Groupon Retracts “Wildly Profitable” Statement in Latest SEC Filing
Groupon has updated its IPO filing to add in several new pieces of information, the most glaring of which is the retraction of statements one of its founders made to the press.
The updates come after the Securities and Exchange Commission reviewed the documents and made comments, according to sources.
The latest document will likely be looked at under a magnifying lens, given that the daily deals company faced a series of negative reports following the news on June 2 that it intended to raise roughly $750 million in an initial public offering.
The day after its IPO filing, Eric P. Lefkofsky, co-founder and executive chairman of the board, told Bloomberg in an interview that Groupon will be “wildly profitable,” referencing worries about losses unveiled in its financial statements and his past record of start-ups.
In today’s filing, Groupon backpedaled, explaining that, “You should not rely on a reported statement in a June 2011 news report by our co-founder and Executive Chairman in making your investment decision.”
It goes on to say that Lefkofsky did not agree to be interviewed and that Groupon representatives had requested that the statement not be published. “The reported statement does not accurately or completely reflect Mr. Lefkofsky’s views and should not be considered by prospective investors in isolation or at all.”
Along the same lines, Groupon CEO Andrew Mason’s letter to potential shareholders, which could be construed as overly positive, was moved from one of the first pages to page 32.
Besides that, the major update to the document includes a full list of the company’s underwriters. The newest addition is J.P. Morgan, which will be joining Morgan Stanley, Credit Suisse and Goldman Sachs as the lead investment banks.
Another 11 investment banks are also joining the process in supporting roles.
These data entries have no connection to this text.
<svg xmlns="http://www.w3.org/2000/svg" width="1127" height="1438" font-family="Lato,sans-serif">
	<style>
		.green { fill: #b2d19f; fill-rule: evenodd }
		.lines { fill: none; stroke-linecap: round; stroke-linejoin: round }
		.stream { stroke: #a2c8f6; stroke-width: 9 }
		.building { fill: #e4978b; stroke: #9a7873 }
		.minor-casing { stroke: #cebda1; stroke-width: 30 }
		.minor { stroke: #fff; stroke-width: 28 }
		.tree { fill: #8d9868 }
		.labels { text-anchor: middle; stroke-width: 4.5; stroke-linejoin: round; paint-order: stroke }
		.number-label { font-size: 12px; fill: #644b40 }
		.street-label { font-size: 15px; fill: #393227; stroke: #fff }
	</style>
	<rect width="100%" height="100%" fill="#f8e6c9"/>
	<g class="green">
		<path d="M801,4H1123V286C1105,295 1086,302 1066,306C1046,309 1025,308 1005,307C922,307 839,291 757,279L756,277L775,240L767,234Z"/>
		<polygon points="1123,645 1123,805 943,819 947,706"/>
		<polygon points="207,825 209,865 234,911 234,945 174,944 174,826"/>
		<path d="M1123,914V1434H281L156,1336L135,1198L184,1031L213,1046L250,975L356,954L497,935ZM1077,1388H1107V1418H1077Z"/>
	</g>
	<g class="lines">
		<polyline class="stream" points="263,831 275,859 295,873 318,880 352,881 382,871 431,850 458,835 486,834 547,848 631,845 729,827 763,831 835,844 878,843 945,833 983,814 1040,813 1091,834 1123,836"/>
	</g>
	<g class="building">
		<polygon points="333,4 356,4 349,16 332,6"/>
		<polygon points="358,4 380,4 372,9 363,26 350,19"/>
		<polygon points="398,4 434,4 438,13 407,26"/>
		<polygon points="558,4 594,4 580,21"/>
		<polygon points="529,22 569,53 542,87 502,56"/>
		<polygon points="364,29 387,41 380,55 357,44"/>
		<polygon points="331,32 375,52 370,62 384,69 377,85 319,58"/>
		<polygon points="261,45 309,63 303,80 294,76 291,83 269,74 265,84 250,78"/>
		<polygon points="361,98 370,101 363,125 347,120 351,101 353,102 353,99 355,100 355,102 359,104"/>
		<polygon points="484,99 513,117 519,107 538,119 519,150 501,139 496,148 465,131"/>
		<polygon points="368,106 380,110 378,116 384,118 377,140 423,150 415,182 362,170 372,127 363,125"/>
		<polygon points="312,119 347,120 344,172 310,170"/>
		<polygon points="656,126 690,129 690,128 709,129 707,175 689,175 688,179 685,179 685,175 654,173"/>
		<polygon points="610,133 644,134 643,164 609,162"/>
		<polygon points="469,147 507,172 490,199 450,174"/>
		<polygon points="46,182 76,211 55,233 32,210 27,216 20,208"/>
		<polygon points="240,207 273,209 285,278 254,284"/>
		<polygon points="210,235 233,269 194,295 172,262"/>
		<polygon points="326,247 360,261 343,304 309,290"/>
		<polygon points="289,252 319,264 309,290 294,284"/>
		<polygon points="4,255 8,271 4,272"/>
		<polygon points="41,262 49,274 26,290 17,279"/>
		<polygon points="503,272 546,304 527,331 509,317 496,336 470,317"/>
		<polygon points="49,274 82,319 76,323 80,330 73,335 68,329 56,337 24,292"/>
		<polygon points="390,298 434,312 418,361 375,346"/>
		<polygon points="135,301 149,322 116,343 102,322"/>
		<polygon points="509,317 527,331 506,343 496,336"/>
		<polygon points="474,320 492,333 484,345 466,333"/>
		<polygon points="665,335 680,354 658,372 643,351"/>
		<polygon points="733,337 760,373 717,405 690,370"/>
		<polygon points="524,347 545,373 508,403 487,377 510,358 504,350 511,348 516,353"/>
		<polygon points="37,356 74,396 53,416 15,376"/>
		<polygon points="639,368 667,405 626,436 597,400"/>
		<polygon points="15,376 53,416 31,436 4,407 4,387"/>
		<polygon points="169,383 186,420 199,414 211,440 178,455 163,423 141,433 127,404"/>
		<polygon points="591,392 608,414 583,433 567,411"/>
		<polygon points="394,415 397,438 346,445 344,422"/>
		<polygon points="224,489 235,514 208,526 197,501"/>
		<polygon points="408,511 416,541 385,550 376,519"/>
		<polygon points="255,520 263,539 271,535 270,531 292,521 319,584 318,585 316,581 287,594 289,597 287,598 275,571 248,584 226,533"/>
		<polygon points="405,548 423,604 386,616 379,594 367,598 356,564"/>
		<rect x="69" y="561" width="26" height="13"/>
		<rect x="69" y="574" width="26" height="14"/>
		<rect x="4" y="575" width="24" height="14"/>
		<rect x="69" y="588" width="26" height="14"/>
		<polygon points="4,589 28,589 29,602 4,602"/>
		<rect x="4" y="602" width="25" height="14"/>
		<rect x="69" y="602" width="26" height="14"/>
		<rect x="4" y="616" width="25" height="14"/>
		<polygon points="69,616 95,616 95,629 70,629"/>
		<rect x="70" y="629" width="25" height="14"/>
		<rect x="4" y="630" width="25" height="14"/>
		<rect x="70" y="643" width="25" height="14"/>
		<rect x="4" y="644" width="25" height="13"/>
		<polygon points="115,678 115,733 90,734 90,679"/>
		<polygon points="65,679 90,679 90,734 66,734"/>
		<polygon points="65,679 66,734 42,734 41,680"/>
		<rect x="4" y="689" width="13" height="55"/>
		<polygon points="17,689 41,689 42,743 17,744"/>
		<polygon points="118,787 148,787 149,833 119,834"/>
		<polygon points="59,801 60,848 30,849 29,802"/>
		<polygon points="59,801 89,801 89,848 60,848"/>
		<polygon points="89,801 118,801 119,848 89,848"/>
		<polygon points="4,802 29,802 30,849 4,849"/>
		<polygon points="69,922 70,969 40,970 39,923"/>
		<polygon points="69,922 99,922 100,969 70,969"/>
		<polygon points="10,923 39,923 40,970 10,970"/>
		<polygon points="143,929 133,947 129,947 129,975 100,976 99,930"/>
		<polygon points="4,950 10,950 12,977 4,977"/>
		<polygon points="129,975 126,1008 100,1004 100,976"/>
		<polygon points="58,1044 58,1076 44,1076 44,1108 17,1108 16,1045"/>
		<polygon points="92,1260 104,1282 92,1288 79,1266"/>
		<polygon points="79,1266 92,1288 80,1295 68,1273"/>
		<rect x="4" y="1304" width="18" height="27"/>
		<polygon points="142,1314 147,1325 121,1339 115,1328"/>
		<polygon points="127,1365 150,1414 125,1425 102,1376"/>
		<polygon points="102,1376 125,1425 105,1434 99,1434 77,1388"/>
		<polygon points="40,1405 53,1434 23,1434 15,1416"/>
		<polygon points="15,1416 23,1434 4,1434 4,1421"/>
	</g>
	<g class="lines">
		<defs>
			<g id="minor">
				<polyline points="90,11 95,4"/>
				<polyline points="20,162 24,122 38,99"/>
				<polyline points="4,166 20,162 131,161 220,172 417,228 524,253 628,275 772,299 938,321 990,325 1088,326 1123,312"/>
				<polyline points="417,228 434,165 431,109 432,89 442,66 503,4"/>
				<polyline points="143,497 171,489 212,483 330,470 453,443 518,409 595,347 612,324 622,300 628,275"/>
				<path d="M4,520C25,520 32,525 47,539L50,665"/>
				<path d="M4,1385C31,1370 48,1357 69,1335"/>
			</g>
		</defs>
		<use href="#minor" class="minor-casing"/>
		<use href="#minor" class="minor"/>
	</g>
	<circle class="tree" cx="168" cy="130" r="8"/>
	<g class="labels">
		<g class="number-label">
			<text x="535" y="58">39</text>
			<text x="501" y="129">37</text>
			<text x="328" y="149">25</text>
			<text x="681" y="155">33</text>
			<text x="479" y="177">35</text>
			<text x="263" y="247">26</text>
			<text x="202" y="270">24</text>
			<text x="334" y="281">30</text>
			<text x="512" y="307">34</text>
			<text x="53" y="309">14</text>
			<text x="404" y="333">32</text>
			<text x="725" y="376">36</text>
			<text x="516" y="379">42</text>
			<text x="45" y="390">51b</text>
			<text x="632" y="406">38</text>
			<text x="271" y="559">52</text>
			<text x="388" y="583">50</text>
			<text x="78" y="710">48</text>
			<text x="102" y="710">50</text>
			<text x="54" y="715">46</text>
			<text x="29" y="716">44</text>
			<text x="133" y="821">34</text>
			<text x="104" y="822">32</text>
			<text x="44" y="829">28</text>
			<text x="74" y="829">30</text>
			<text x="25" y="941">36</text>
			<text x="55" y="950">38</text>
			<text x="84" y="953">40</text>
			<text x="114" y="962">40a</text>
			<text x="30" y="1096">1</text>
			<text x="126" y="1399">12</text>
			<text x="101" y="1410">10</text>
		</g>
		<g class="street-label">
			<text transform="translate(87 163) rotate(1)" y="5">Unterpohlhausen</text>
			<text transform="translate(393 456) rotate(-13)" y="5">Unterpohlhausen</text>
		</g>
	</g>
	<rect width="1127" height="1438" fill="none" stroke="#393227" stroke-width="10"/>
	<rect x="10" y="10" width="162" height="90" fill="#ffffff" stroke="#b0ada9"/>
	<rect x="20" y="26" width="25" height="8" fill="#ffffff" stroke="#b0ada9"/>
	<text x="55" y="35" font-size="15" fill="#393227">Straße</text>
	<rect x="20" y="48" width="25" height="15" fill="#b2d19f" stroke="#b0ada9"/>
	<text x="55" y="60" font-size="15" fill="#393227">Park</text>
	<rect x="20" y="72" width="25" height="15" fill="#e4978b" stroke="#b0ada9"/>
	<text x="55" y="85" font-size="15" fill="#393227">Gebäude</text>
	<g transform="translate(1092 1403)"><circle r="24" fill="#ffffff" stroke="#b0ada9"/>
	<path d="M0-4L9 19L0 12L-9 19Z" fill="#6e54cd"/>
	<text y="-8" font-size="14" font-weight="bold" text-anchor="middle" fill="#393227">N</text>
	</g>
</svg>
The full list: Allen & Co., B of A, Merrill Lynch, Barclays Capital, Citi, Deutsche Bank Securities, William Blair & Co., Loop Capital Markets, RBC Capital Markets, Citadel Securities and the Williams Capital Group.
Also new to the filing was a breakdown of the company’s international business, which is actually larger in terms of revenues than in the U.S.
Revenue from its international and domestic operations was $346.8 million and $297.9 million, respectively, in the first quarter 2011. In addition, it said that its gross profit margins (which is the amount Groupon retains after paying a percentage to the merchant) are higher internationally.
It said that overall gross margins were 41.9 percent at the end of the first quarter, dropping from 45.2 percent in the year-ago period. The decrease was primarily due to an increase in national deals in North America, which resulted in lower margins for the purpose of acquiring new subscribers and establishing its brand.